Title: Buying Trouble
Author: Karen Chance
Series: Dorina Basarab #1.1, Cassandra Palmer World #9
In: On the Prowl (Patricia Briggs)
Rating Out of 5: 4 (Really good read!)
My Bookshelves: Dark fantasy, Fae, Paranormal romance
5th sentence, 74th page: The dragon was Tanet, my newly discovered brother.
Claire just wants to keep out of trouble. But that isn’t always easy when you’re a mage with the extremely unusual ability to block all magic around you. And when Claire’s sleazy boss decides Claire herself is the most valuable rarity to sell at a magical auction, trouble finds her. Now, her only hope for survival is to trust a mysterious and handsome stranger, a Fey Lord named Heidar. As their pursuers close in, there’s one thing for sure, savior or threat, Heidar can show Claire things she never imagined in this world, and in herself. . .
This story took a lot of unexpected turns – first, the journey started at an auction house, then Clare finds out that she’s actually up for auction, and then she finds out more about her true heritage. All in all, the combination of these facts created a tumulus ride which spanned a number of beautifully constructed settings.

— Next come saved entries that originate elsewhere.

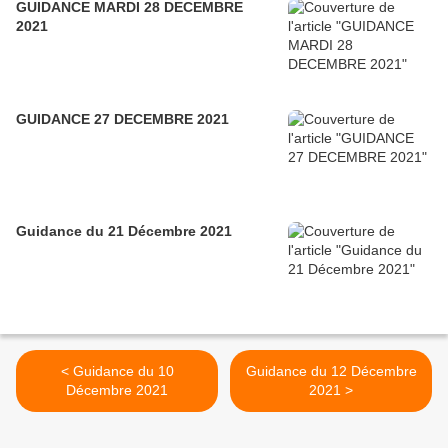
GUIDANCE MARDI 28 DECEMBRE
2021
GUIDANCE 27 DECEMBRE 2021
Guidance du 21 Décembre 2021
< Guidance du 10
Guidance du 12 Décembre
Décembre 2021
2021 >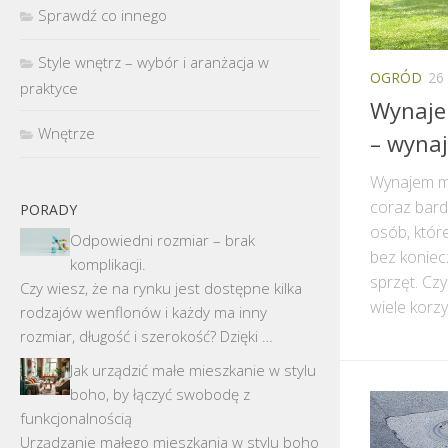
Sprawdź co innego
Style wnętrz – wybór i aranżacja w
OGRÓD
26
praktyce
Wynaje
Wnętrze
– wyna
Wynajem ma
coraz bard
PORADY
osób, któr
Odpowiedni rozmiar – brak
bez koniec
komplikacji.
sprzęt. Czy
Czy wiesz, że na rynku jest dostępne kilka
wiele korzy
rodzajów wenflonów i każdy ma inny
rozmiar, długość i szerokość? Dzięki …
Jak urządzić małe mieszkanie w stylu
boho, by łączyć swobodę z
funkcjonalnością
Urządzanie małego mieszkania w stylu boho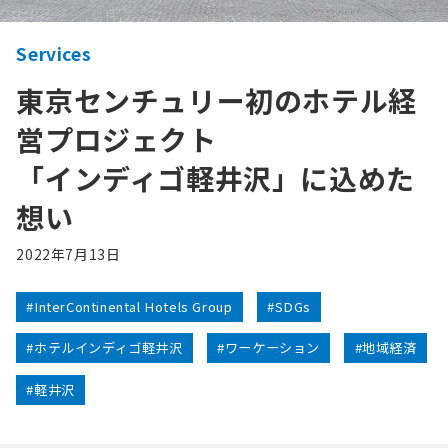
Services
東京センチュリー初のホテル経
営プロジェクト
「インディゴ軽井沢」に込めた
想い
2022年7月13日
#InterContinental Hotels Group
#SDGs
#ホテルインディゴ軽井沢
#ワーケーション
#地域経済
#軽井沢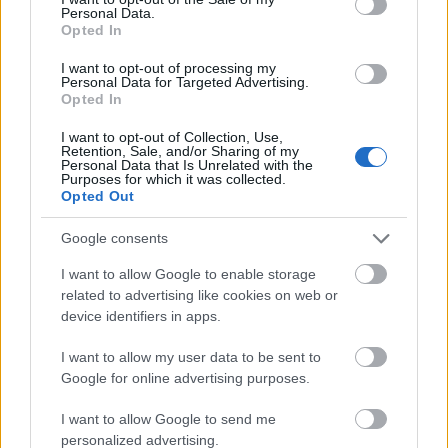
Personal Data.
τεράστιας αυτής ηθοποιού να έληξε απλώς επειδή,
Opted In
στη πραγματικότητα, ποτέ δεν την έκανε να
I want to opt-out of processing my
αισθανθεί ολοκληρωμένη.
Personal Data for Targeted Advertising.
Opted In
Διαβάστε επίσης:
Jacqueline Bouvier: Πώς
I want to opt-out of Collection, Use,
κατάφερε να γίνει η Jackie Kennedy Onassis,
Retention, Sale, and/or Sharing of my
Personal Data that Is Unrelated with the
ένα σύμβολο δύναμης και κομψότητας
Purposes for which it was collected.
Opted Out
Google consents
I want to allow Google to enable storage
related to advertising like cookies on web or
device identifiers in apps.
I want to allow my user data to be sent to
Google for online advertising purposes.
I want to allow Google to send me
personalized advertising.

The fact that the alliances and loyalties of the obvious love interest within the story were vague and difficult to pin down helped to add to the unpredictable, fast-paced track of this novella.
The use of first-person in telling this tale helped to place me in the slightly uncomfortable shoes of Claire. Mostly due to her status in the magical world and the constant danger which her powers place her in. However, the irresistible pull she feels towards her male counterpart and her fear and frustration at being forced to flee are incredibly potent emotions that are stunningly displayed through her own words. Her description of her emotions, confusion and thoughts made me feel incredibly connected to this slightly unorthodox lead, something which I love when reading any story.
Although slavery isn’t supposed to occur anymore, the use of Claire as a pawn in overall political games and the willingness of others to sell her reek of a lack of women’s rights in this world – even when slavery is supposed to be abolished. Even her newly discovered family appear to be politically inclined, although at least they are grateful for her presence. It is a reminder that although overt ownership of women isn’t present in today’s society, there is still a sense of ownership and usage over women who can prove to be useful.
The thing that I loved most about this novella was the conclusion of this tale. It leaves the story open for more journeying into the world of Claire and the Dorina Basarab series, but also hints at a ‘happily ever after’ for Claire.